** Start Provided passage **

The Silent World, a book based on his daily logs, was published in 22 languages and sold more than five million copies all over the world. His written works included eight volumes of the Undersea Discovery series and 21 volumes of the Ocean World encyclopedia series. He produced more than 115 TV films and wrote 50 books. His well-known books include The Shark: Splendid Savage of the Sea (1970), Dolphins (1975), and Jacques Cousteau: The Ocean World (1985). His 90-minute underwater film based on his book The Silent World won the Palm d’Or at the 1956 Cannes Film Festival and an Academy Award in 1957. In 1961, US President John F. Kennedy awarded him the Special Gold Medal of the National Geographic Society but was just one among many awards.
Cousteau married Simone Melchior in 1937 and the couple had sons Jean-Michel and Philippe, who joined their father in his undersea expeditions. Cousteau died of a cardiac arrest on June 25, 1997, in Paris at the age of 87.
1. Jacques Cousteau learnt to swim when he was four years old. He developed a special liking for mechanical things at a very early age and even built a model of a marine crane when he was just 11 years old.
2. An automobile accident in 1933, cut short his naval aviation career. Cousteau then chose to become a naval pilot. He indulged his passion for the ocean leading to his association with oceans and oceanic life.
3. Jacques Cousteau had bought a US minesweeper, named Calypso, in the year 1950. Calypso’s first expedition to the Red Sea resulted in a number of discoveries of unknown species of plants and animals and volcanic basins beneath the Red Sea. Calypso undertook a 13,800-mile journey in 1955. During the expedition, Cousteau filmed the movie version of his book The Silent World which won him awards and accolades.
4. In 1980, Cousteau produced TV programmes on the greater St. Lawrence waters followed by the 1984 Cousteau Amazon series. Cousteau/Mississippi: The Reluctant Ally won Emmy Award in the mid-1980s.

** End Provided passage **
** Start Stored data **

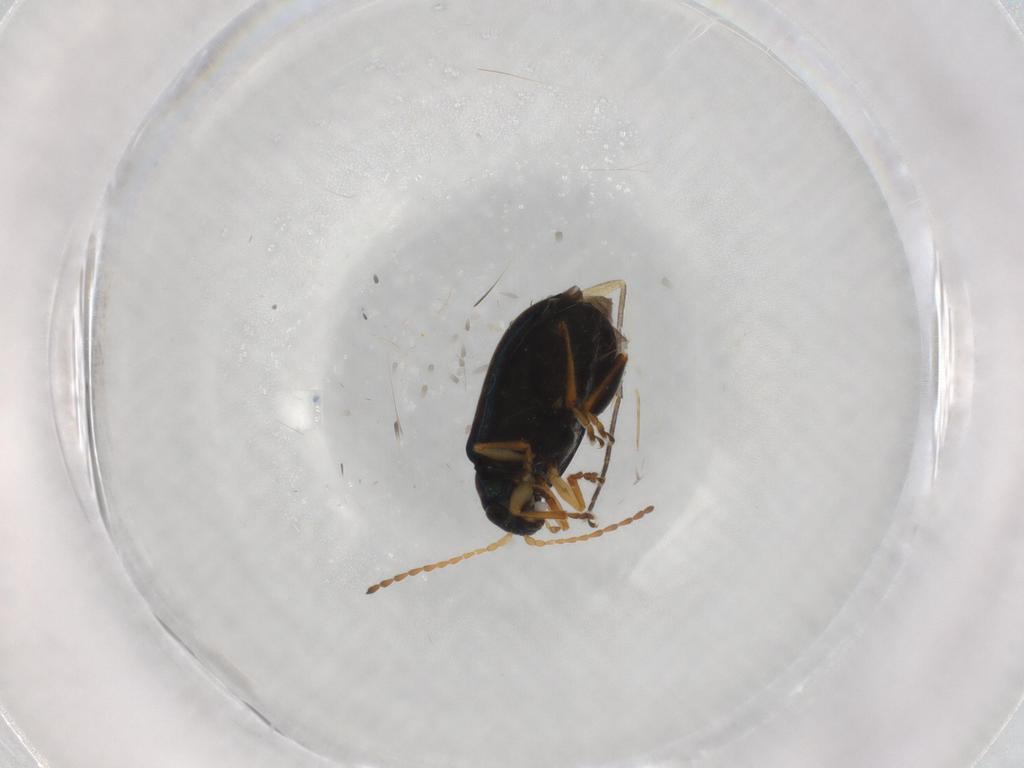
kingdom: Animalia
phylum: Arthropoda
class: Insecta
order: Coleoptera
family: Chrysomelidae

** End Stored data **

> **Task**: Retype the passage about Jacques Cousteau, starting at "3. Jacques Cousteau" and ending at "in the mid-1980s.".

> **Written answer**:
3. Jacques Cousteau had bought a US minesweeper, named Calypso, in the year 1950. Calypso’s first expedition to the Red Sea resulted in a number of discoveries of unknown species of plants and animals and volcanic basins beneath the Red Sea. Calypso undertook a 13,800-mile journey in 1955. During the expedition, Cousteau filmed the movie version of his book The Silent World which won him awards and accolades.
4. In 1980, Cousteau produced TV programmes on the greater St. Lawrence waters followed by the 1984 Cousteau Amazon series. Cousteau/Mississippi: The Reluctant Ally won Emmy Award in the mid-1980s.